Following Jesus means a radical change in our lifestyle and in our priorities and loves and how we use our time and our money. Jesus requires that. Remember His words about loving Him more than our own families and “anyone who would follow me must deny himself, take up his cross and follow me”? Following Jesus means a radical change of lifestyle – making Jesus Lord of our lives. We cannot agree to follow Jesus but keep going the way we were before. Matthew’s response of getting up and walking away from his tax collector’s booth illustrates the change.
Jesus’ invitation is inclusive in its scope; it is extended to everyone. But it is exclusive in its demands. God doesn’t exclude but we exclude ourselves if we are not willing to admit that we are sick and seek the help of the doctor and turn from our sins. God invites everybody but not everybody accepts that invitation. God chooses everybody; we choose whether or not we will follow.
So, for example, as I mentioned before, Christians sin when they show hatred for homosexuals or they reject them of even just avoid them. This story of Jesus eating with tax collectors and sinners shows how unlike Jesus that is. Christians are called to be the friends of sinner just like Jesus was. But those who engage in homosexual acts are also sinning. They are doing what the Bible clearly says is sin. Jesus is not Lord of their lives. That is not following Jesus. But that should stir us to compassion – not to hatred but to compassion. The same is equally true of anyone involved in heterosexual sin – or any sin, like Matthew’s greed. Jesus calls the sick but He calls the sick to repentance.
Jesus said to the Pharisees and teachers of the law, “Go and learn what this means: ‘I desire mercy, not sacrifice.’” That is a quote from Hosea 6:6. So, Jesus taught the law to the teachers of the law! He told them that they did not understand their own area of expertise. “Go and learn what this means.”
God desires mercy, not sacrifice. The Pharisees did all the right things. They observed the Law in all its detail. Actually, they didn’t. Jesus called them hypocrites, but they gave the impression of doing all the right things and they believed they were righteous people. They tithed; they sacrificed in the temple; they observed all of the rituals.
God had said (and they should have known this), “I don’t want that. I want mercy.” Were they showing mercy? No, they were showing condemnation. They were looking down on these despicable tax collectors and sinner. They believed they were too pure to mix with such filth. One should not eat with them!

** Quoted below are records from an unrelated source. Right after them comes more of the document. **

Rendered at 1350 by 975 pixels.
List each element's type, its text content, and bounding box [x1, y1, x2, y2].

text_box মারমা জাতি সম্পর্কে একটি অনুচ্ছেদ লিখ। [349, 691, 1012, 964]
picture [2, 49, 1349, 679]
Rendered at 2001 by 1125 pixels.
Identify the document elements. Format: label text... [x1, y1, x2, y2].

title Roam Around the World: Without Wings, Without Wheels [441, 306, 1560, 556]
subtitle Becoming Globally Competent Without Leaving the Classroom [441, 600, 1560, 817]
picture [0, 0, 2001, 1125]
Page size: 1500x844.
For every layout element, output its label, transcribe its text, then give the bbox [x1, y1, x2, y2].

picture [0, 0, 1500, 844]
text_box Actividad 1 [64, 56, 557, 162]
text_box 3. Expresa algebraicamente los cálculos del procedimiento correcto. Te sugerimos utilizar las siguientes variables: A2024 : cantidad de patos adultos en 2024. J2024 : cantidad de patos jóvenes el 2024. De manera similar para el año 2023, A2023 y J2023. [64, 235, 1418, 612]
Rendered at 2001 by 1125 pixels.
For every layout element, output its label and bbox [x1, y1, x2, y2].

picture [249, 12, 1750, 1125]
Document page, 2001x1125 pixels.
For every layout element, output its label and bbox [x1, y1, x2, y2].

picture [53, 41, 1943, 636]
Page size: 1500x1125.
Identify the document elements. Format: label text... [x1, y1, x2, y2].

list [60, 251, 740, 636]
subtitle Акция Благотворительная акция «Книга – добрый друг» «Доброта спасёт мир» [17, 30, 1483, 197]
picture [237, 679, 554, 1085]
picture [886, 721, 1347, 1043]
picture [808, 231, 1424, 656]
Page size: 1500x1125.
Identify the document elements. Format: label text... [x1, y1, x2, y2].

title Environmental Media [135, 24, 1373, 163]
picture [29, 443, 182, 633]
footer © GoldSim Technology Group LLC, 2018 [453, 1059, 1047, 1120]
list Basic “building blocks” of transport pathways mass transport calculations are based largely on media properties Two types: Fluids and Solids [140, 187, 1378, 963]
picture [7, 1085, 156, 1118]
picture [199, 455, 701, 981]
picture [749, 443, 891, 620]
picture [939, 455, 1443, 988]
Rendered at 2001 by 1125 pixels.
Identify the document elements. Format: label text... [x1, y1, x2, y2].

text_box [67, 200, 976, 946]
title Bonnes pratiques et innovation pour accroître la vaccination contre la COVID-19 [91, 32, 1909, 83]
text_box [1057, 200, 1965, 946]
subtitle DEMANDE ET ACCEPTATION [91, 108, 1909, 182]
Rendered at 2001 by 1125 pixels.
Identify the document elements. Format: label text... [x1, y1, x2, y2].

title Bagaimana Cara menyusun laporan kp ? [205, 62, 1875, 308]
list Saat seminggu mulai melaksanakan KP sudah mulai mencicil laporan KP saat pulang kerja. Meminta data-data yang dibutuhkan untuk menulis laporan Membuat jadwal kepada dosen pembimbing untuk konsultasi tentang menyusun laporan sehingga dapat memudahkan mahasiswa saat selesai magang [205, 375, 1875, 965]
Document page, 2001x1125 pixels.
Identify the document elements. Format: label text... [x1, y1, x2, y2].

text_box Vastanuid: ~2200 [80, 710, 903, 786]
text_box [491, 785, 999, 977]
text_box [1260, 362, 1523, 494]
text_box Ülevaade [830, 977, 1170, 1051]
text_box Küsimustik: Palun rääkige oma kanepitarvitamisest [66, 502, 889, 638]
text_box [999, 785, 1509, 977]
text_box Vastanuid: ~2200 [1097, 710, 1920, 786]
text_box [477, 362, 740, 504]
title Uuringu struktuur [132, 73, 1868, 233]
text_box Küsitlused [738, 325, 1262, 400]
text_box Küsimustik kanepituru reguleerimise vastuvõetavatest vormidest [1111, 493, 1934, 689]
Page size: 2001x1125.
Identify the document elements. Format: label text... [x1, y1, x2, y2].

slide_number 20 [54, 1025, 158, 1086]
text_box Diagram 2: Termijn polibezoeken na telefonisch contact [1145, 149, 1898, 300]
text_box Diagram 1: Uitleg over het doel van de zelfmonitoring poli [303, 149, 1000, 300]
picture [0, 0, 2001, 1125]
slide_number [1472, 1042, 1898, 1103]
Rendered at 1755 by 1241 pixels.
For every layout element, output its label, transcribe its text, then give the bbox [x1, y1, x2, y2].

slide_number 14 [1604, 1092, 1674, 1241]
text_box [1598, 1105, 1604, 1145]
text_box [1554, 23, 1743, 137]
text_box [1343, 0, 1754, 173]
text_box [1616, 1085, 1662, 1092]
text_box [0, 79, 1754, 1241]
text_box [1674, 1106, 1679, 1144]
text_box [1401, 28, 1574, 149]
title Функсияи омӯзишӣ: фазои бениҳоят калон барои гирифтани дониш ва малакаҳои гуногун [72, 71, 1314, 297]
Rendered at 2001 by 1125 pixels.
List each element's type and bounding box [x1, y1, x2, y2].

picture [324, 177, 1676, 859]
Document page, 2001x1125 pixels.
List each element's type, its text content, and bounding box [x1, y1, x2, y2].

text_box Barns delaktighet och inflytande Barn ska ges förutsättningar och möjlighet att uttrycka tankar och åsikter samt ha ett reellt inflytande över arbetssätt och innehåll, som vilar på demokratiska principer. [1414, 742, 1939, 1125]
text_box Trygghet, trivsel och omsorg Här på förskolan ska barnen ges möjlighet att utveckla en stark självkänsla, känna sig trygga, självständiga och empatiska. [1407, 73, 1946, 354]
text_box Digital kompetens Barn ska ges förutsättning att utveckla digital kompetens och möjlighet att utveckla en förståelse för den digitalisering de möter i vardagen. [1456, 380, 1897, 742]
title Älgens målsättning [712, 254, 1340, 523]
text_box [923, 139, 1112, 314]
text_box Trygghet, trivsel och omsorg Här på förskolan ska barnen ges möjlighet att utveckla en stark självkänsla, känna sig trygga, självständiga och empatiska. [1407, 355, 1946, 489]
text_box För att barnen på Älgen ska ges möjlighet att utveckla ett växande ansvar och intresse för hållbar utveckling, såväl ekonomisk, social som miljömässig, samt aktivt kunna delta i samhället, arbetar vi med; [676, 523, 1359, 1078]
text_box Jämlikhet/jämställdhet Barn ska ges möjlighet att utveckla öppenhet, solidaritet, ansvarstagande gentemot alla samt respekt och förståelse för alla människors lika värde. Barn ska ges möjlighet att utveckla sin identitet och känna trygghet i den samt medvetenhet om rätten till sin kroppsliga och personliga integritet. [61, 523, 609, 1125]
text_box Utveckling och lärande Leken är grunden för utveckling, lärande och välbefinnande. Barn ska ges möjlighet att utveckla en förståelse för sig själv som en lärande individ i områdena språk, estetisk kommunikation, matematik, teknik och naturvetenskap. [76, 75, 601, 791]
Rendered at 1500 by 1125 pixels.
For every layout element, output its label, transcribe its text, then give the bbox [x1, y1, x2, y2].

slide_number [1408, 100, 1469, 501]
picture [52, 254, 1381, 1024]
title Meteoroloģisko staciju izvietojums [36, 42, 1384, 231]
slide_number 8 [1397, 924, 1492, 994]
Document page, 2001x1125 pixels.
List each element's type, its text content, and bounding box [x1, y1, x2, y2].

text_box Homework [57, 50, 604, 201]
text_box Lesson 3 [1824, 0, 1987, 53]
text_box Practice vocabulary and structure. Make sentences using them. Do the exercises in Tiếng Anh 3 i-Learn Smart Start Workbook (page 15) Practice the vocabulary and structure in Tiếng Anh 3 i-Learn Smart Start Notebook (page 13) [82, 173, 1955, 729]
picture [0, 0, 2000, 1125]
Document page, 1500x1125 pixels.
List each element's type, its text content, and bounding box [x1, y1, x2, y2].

Jesus was utterly different. He showed mercy and He says to us, “God doesn’t want your sacrifices and your rituals. It is not about being in church every week and fulfilling certain religious obligations to earn brownie point. It is definitely not about feeling proud that we are not like other people. It is about showing mercy. It is about being the friend of sinners, loving them enough to eat in their houses and to mix with their friends and, out of love, to call them to repentance. There are those who know they are sick; who know that they are not good enough for God. There are those who want healing. God says, “Don’t stay in your church where they feel unwelcome. Go and show mercy to them.” Let those who have received mercy, show mercy. We can tell people about the Jesus who loves them no matter what.